* [What to work on]
Please put every line of all the records below into a JSON list of strings, one string per line. Skip blank lines and leave out the pictures.

(Dataset entries)
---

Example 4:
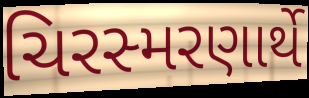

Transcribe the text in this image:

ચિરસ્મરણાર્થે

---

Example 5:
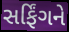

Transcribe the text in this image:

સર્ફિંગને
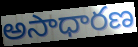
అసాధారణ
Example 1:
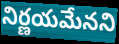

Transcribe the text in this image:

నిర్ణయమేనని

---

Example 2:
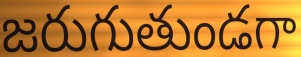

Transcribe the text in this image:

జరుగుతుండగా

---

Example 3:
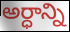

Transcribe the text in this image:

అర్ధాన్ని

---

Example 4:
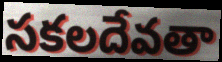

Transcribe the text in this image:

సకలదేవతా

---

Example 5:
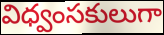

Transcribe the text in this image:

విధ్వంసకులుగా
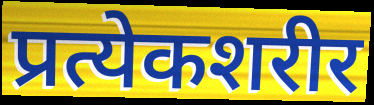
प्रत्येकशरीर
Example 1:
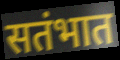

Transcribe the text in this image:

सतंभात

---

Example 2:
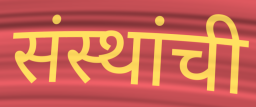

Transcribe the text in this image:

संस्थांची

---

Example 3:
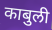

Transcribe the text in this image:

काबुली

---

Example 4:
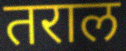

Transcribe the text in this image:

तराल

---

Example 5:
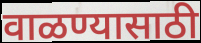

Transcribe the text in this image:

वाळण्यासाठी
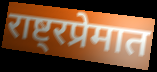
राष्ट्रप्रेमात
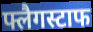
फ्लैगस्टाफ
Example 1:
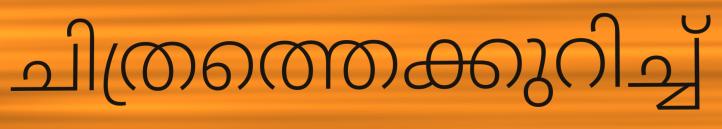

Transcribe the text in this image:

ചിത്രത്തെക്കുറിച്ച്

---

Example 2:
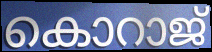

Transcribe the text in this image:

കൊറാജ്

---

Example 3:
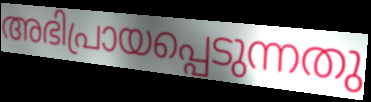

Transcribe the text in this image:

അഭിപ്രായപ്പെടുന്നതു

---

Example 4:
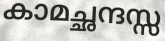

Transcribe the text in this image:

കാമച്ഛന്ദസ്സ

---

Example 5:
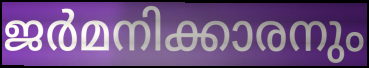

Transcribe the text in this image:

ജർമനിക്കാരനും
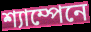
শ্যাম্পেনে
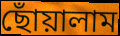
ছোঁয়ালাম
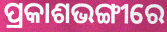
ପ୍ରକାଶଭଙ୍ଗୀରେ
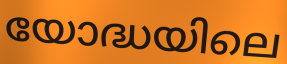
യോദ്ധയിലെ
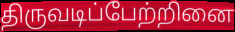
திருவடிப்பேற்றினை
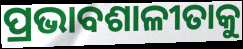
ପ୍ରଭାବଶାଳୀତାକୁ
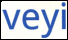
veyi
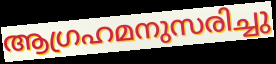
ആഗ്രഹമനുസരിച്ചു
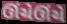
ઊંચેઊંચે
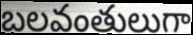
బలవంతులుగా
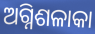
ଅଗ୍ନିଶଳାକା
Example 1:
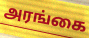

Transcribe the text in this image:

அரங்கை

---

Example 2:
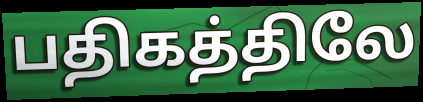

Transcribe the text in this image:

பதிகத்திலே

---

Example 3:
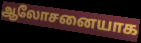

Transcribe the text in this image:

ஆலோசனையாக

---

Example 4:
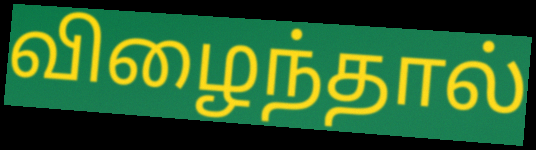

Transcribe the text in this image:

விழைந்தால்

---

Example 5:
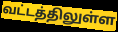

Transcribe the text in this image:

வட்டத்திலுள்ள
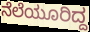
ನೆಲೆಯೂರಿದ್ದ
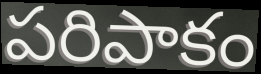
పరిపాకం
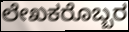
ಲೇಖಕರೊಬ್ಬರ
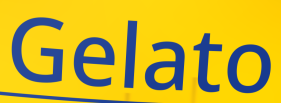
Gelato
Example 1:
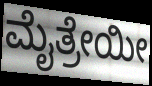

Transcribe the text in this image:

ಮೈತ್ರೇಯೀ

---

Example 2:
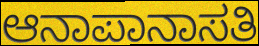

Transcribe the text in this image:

* [Solution to this problem]
[
  "---",
  "Example 4:",
  "Transcribe the text in this image:",
  "ચિરસ્મરણાર્થે",
  "---",
  "Example 5:",
  "Transcribe the text in this image:",
  "સર્ફિંગને",
  "అసాధారణ",
  "Example 1:",
  "Transcribe the text in this image:",
  "నిర్ణయమేనని",
  "---",
  "Example 2:",
  "Transcribe the text in this image:",
  "జరుగుతుండగా",
  "---",
  "Example 3:",
  "Transcribe the text in this image:",
  "అర్ధాన్ని",
  "---",
  "Example 4:",
  "Transcribe the text in this image:",
  "సకలదేవతా",
  "---",
  "Example 5:",
  "Transcribe the text in this image:",
  "విధ్వంసకులుగా",
  "प्रत्येकशरीर",
  "Example 1:",
  "Transcribe the text in this image:",
  "सतंभात",
  "---",
  "Example 2:",
  "Transcribe the text in this image:",
  "संस्थांची",
  "---",
  "Example 3:",
  "Transcribe the text in this image:",
  "काबुली",
  "---",
  "Example 4:",
  "Transcribe the text in this image:",
  "तराल",
  "---",
  "Example 5:",
  "Transcribe the text in this image:",
  "वाळण्यासाठी",
  "राष्ट्रप्रेमात",
  "फ्लैगस्टाफ",
  "Example 1:",
  "Transcribe the text in this image:",
  "ചിത്രത്തെക്കുറിച്ച്",
  "---",
  "Example 2:",
  "Transcribe the text in this image:",
  "കൊറാജ്",
  "---",
  "Example 3:",
  "Transcribe the text in this image:",
  "അഭിപ്രായപ്പെടുന്നതു",
  "---",
  "Example 4:",
  "Transcribe the text in this image:",
  "കാമച്ഛന്ദസ്സ",
  "---",
  "Example 5:",
  "Transcribe the text in this image:",
  "ജർമനിക്കാരനും",
  "শ্যাম্পেনে",
  "ছোঁয়ালাম",
  "ପ୍ରକାଶଭଙ୍ଗୀରେ",
  "യോദ്ധയിലെ",
  "திருவடிப்பேற்றினை",
  "ପ୍ରଭାବଶାଳୀତାକୁ",
  "veyi",
  "ആഗ്രഹമനുസരിച്ചു",
  "ઊંચેઊંચે",
  "బలవంతులుగా",
  "ଅଗ୍ନିଶଳାକା",
  "Example 1:",
  "Transcribe the text in this image:",
  "அரங்கை",
  "---",
  "Example 2:",
  "Transcribe the text in this image:",
  "பதிகத்திலே",
  "---",
  "Example 3:",
  "Transcribe the text in this image:",
  "ஆலோசனையாக",
  "---",
  "Example 4:",
  "Transcribe the text in this image:",
  "விழைந்தால்",
  "---",
  "Example 5:",
  "Transcribe the text in this image:",
  "வட்டத்திலுள்ள",
  "ನೆಲೆಯೂರಿದ್ದ",
  "పరిపాకం",
  "ಲೇಖಕರೊಬ್ಬರ",
  "Gelato",
  "Example 1:",
  "Transcribe the text in this image:",
  "ಮೈತ್ರೇಯೀ",
  "---",
  "Example 2:",
  "Transcribe the text in this image:"
]